I am trying to find the value of: $$\prod_{x=1}^{\infty}\frac{x}{x+1}$$ It is equal to $\frac12\times\frac23\times\frac34\times\ldots$ and we can observe that all terms are cancelling out. So it converges to zero. but I don't know how can I proceed algebraically without writing the terms and multiplying them. for example I wrote it as $$\dfrac{\prod_{x=1}^{\infty}x}{\prod_{x=1}^{\infty}(x+1)}$$ But not sure how to continue.

Answer 1

You are on the right track. Use the partial product: $$\prod_{x=1}^\infty \frac{x}{x+1} = \lim_{R\to\infty} \prod_{x=1}^R \frac{x}{x+1}= \lim_{R\to\infty} \frac{\prod_{x=1}^R x}{\prod_{x=1}^R(x+1)} = \lim_{R\to\infty} \frac{1}{R+1} = 0. $$

Answer 2

By definition,$$\require{cancel}\prod_{x=1}^\infty\frac x{x+1}=\lim_{n\to\infty}\prod_{x=1}^n\frac x{x+1}.$$But, for each $n\in\Bbb N$,$$\prod_{x=1}^n\frac x{x+1}=\frac1{\cancel2}\times\frac{\cancel2}{\cancel3}\times\cdots\times\frac{\cancel n}{n+1}=\frac1{n+1}.$$

Answer 3

State: $\prod_{x=1}^n \frac x{x+1}= \frac 1{n+1}$.

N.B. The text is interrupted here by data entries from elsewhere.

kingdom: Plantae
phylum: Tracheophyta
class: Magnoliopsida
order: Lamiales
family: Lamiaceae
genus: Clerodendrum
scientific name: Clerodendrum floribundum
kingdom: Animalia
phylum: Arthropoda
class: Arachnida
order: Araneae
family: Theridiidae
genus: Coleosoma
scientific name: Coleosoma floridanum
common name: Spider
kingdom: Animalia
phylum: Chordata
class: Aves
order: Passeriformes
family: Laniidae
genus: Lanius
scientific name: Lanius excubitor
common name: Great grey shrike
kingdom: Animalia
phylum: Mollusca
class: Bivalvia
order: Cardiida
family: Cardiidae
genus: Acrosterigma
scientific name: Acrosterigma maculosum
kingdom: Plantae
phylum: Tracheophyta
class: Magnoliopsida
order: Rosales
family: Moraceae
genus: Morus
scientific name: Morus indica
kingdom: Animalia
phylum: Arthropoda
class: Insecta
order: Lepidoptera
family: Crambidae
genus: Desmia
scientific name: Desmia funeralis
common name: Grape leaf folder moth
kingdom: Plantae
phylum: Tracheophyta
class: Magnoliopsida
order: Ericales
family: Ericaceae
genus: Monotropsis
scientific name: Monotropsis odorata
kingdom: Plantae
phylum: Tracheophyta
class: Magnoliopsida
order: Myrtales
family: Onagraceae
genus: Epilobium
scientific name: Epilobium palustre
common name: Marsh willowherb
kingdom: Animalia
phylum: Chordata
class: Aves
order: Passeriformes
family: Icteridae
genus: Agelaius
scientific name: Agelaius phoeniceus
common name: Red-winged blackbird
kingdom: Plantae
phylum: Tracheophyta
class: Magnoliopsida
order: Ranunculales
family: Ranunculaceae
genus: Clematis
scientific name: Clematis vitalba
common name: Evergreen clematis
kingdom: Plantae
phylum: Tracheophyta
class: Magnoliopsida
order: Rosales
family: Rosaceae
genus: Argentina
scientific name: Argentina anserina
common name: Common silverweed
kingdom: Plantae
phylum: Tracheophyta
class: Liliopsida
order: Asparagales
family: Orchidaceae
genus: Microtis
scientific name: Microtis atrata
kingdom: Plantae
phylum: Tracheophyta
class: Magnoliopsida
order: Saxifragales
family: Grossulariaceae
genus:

Then either prove it by induction:

Base case: $\prod_{x=1}^1 \frac x{x+1}= \frac 12$. Induction step: If $\prod_{x=1}^n\frac x{x+1}= \frac 1{n+1}$ then $\prod_{x=1}^{n+1} \frac x{+1} = (\prod_{x=1}^n\frac x{x+1}) \cdot \frac {n+1}{n+2} = \frac 1{n+1}\frac {n+1}{n+2} = \frac 1{n+2}$.

Or just state "it follows by induction" (it's clear enough that you don't have to go into details).

So $\prod_{x=1}^{\infty} = \lim_{n\to \infty} \prod_{x=1}^n \frac x{x+1}=\lim_{n\to \infty} \frac 1{n+1} = 0$.